Sure, there are links to the actual articles, but let's not kid ourselves that most people are going to read them. Why would they need a summarizing service otherwise? Especially if there are 20 sources of varying quality.
There are no "lifehacks" to getting informed. I'll be harsh: this service strikes me as informationally illiterate person's idea of what getting informed is like.
fresh_broccoli|5 months ago
Should all politicians' remarks be reproduced verbatim with absolutely no commentary, no fact-checking and no context? Should an article about an airplane crossing the Pacific include "some experts believe that this is impossible because Earth is flat?"

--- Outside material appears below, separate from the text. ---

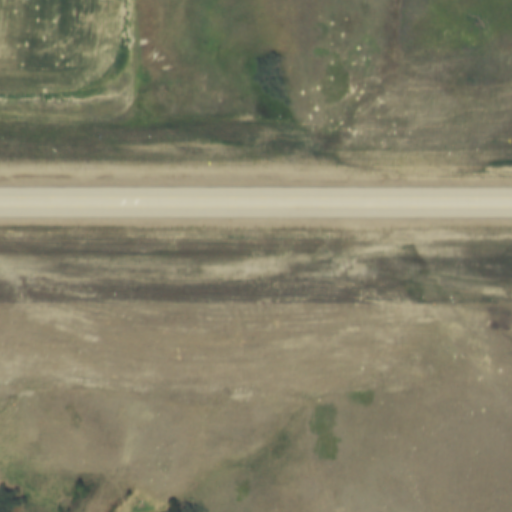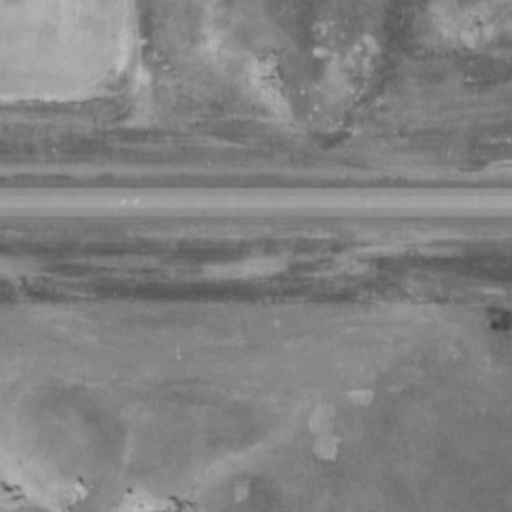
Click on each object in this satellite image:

Excessive bias in media is definitely a problem, but I don't think that completely unbiased media can exist while still being useful. In my expierence, people looking for it either haven't thought about it deeply enough, or they just want information that doesn't make their side look bad.
UberFly|5 months ago
A bigger bias problem by far is bias by omission, so including all stories whether they meet the presenter's political agenda or not would be a great start.
carlosjobim|5 months ago
Yes. That's an interview, and is much better than summarizations and short soundbites and one-sentence quotes.
imiric|5 months ago
I agree, but how do you envision that happening? Journalism died a long time ago, arguably around the birth of the 24-hour news cycle, and it was further buried by social media. A niche tech company can only provide a better way to consume what's out there, not solve such large societal problems.
> There are no "lifehacks" to getting informed.
I don't think their intent is to change how people are informed. What this aims to do is replace endless doomscrolling on sites that are incentivized to rob us of our attention and data, with spending a few minutes a day to get a sense of general events around the world. If something piques your interest, you can visit the linked sources, or research the event elsewhere. But as a way of getting a quick general overview of what's going on, I think it's great.
danielskogly|5 months ago
BeetleB|5 months ago
FWIW, I agree with you.
I used to be a news junkie. I've always thought of writing the lessons I learned, but one of them was "If you're a casual news reader, you are likely more misinformed than the one who doesn't read any news." One either should abstain or go all in.
I guess I'd amend it to put people who only glance at headlines to be even more misinformed. It was not at all unusual for me to read articles where the content just plain disagreed with the headline!